-- QUOTED TEXT --
It’s Never Over
Phantasm III: Lord of the Dead
I’m just going to say it: this film series is really weird. The Phantasm movies have been doing their own thing pretty much since the first film, which started as a dark and moody horror film before introducing sci-fi elements and flying, alien balls, all before then pulling a sudden “it was all a dream” ending that made us think much of what we watched didn’t happen… right up until it twisted again. That first film is a trip, and while it works really well on its own, it’s the sequels that then said, “hold my beer,” before really wandering off the reservation.
The second film likes to play with the dreamlike quality of the first film’s ending. It keeps changing itself, making you second guess what you’re seeing, what the film is telling you. Each new bit of information is then countermanded later, right up to the end where one of the main characters that was introduced in that film is then revealed to be a villain. The film never stops twisting things simply for the sake of twisting, all so the filmmakers can keep the audience off kilter. It’s a film that keeps making you wonder what’s next at every turn.
And what was next was Phantasm III: Lord of the Dead, a film that immediately changes the status quo again. This film seems like it was designed simply to throw out everything we thought we knew from the second film so it could then throw just about every new idea at the wall to see what stuck. It sidelines one of the main two protagonists, introduces a kid sidekick, throws on a Black character that feels like they walked in from a completely different movie… and then changes everything we thought we knew about the world we were watching up to that point. Phantasm III: Lord of the Dead doesn’t care about your expectations; it’s going to do its own thing.
The film picks up right at the end of the previous film, with the girl Reggie (Reggie Bannister) had been sleeping with revealing herself to be an undead freak serving The Tall Man (Angus Scrimm), just as the heroes were driving away in a stolen hearse. She attacks Reggie, knocks out Mike (a returning A. Michael Baldwin), and kills Mike’s girlfriend. Mike is captured and taken away by the minions of The Tall Man, while Reggie is able to escape. He then has to try and track down his friend to rescue him from The Tall Man.

-- TASKS AND EXERCISES --
1. Answer these questions about the Phantasm III review:
(a) How did the first film start out before it brought in sci-fi elements?
(b) What is one of the main characters introduced in the second film revealed to be at its end?
(c) Which actor plays The Tall Man?
2. Write out the listing from its first line through the line with "order: Lamiales". Swap every "common name" for "vernacular name" and leave everything else unchanged.

[Data records]
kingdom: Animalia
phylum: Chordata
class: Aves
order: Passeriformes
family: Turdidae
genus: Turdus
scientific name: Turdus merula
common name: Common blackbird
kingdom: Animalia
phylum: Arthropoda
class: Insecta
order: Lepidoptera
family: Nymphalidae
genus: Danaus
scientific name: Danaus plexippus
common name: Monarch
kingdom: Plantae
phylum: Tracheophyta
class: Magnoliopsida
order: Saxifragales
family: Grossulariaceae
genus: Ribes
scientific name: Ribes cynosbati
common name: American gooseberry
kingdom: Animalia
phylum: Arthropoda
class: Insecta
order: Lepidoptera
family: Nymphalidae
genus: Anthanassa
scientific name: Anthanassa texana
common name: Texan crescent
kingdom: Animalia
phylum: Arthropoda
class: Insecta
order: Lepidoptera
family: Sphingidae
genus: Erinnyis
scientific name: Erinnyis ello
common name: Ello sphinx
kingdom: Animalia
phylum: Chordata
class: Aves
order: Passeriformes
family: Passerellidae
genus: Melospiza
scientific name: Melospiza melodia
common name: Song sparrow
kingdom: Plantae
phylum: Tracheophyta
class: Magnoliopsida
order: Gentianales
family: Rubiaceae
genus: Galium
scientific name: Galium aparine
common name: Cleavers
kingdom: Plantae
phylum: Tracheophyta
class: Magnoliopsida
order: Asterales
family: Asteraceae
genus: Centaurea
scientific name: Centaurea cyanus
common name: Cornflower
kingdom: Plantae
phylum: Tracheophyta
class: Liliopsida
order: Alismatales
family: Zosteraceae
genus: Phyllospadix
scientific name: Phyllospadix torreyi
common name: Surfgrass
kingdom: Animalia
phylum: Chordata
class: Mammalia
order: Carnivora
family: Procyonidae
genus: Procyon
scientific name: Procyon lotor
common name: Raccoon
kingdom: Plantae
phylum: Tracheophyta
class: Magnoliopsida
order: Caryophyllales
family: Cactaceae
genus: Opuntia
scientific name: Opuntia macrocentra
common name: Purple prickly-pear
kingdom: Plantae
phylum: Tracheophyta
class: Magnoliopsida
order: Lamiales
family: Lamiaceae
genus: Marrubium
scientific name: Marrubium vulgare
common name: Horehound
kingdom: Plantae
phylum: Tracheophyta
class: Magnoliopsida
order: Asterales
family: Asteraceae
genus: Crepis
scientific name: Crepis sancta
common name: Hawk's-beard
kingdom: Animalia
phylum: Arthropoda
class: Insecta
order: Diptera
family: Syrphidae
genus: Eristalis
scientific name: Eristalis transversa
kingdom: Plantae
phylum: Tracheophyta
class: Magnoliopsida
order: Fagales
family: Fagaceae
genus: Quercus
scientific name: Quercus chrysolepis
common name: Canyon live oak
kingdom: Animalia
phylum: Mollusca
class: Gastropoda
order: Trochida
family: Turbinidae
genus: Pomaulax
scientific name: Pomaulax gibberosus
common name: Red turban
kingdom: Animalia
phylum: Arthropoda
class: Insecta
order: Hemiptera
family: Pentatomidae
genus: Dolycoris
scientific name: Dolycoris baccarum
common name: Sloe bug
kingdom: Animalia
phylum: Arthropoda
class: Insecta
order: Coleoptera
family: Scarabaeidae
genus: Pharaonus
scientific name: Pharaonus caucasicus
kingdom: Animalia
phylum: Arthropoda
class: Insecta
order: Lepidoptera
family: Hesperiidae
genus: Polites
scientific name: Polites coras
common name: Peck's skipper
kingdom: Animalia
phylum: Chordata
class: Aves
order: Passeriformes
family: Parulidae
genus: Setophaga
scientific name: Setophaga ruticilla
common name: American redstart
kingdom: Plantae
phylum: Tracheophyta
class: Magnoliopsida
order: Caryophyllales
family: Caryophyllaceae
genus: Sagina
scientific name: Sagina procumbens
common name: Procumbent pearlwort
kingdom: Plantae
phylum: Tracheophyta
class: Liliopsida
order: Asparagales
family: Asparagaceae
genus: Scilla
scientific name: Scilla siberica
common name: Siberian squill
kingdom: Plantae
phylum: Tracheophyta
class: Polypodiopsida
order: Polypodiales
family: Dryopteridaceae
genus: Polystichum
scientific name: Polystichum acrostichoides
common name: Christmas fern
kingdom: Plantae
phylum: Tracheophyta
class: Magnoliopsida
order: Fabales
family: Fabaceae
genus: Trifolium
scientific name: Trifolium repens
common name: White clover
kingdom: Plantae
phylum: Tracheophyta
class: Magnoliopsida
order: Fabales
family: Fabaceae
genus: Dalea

-- OUTPUTS FOR THE TASKS --
1.
(a) As a dark and moody horror film.
(b) A villain.
(c) Angus Scrimm.

2.
kingdom: Animalia
phylum: Chordata
class: Aves
order: Passeriformes
family: Turdidae
genus: Turdus
scientific name: Turdus merula
vernacular name: Common blackbird
kingdom: Animalia
phylum: Arthropoda
class: Insecta
order: Lepidoptera
family: Nymphalidae
genus: Danaus
scientific name: Danaus plexippus
vernacular name: Monarch
kingdom: Plantae
phylum: Tracheophyta
class: Magnoliopsida
order: Saxifragales
family: Grossulariaceae
genus: Ribes
scientific name: Ribes cynosbati
vernacular name: American gooseberry
kingdom: Animalia
phylum: Arthropoda
class: Insecta
order: Lepidoptera
family: Nymphalidae
genus: Anthanassa
scientific name: Anthanassa texana
vernacular name: Texan crescent
kingdom: Animalia
phylum: Arthropoda
class: Insecta
order: Lepidoptera
family: Sphingidae
genus: Erinnyis
scientific name: Erinnyis ello
vernacular name: Ello sphinx
kingdom: Animalia
phylum: Chordata
class: Aves
order: Passeriformes
family: Passerellidae
genus: Melospiza
scientific name: Melospiza melodia
vernacular name: Song sparrow
kingdom: Plantae
phylum: Tracheophyta
class: Magnoliopsida
order: Gentianales
family: Rubiaceae
genus: Galium
scientific name: Galium aparine
vernacular name: Cleavers
kingdom: Plantae
phylum: Tracheophyta
class: Magnoliopsida
order: Asterales
family: Asteraceae
genus: Centaurea
scientific name: Centaurea cyanus
vernacular name: Cornflower
kingdom: Plantae
phylum: Tracheophyta
class: Liliopsida
order: Alismatales
family: Zosteraceae
genus: Phyllospadix
scientific name: Phyllospadix torreyi
vernacular name: Surfgrass
kingdom: Animalia
phylum: Chordata
class: Mammalia
order: Carnivora
family: Procyonidae
genus: Procyon
scientific name: Procyon lotor
vernacular name: Raccoon
kingdom: Plantae
phylum: Tracheophyta
class: Magnoliopsida
order: Caryophyllales
family: Cactaceae
genus: Opuntia
scientific name: Opuntia macrocentra
vernacular name: Purple prickly-pear
kingdom: Plantae
phylum: Tracheophyta
class: Magnoliopsida
order: Lamiales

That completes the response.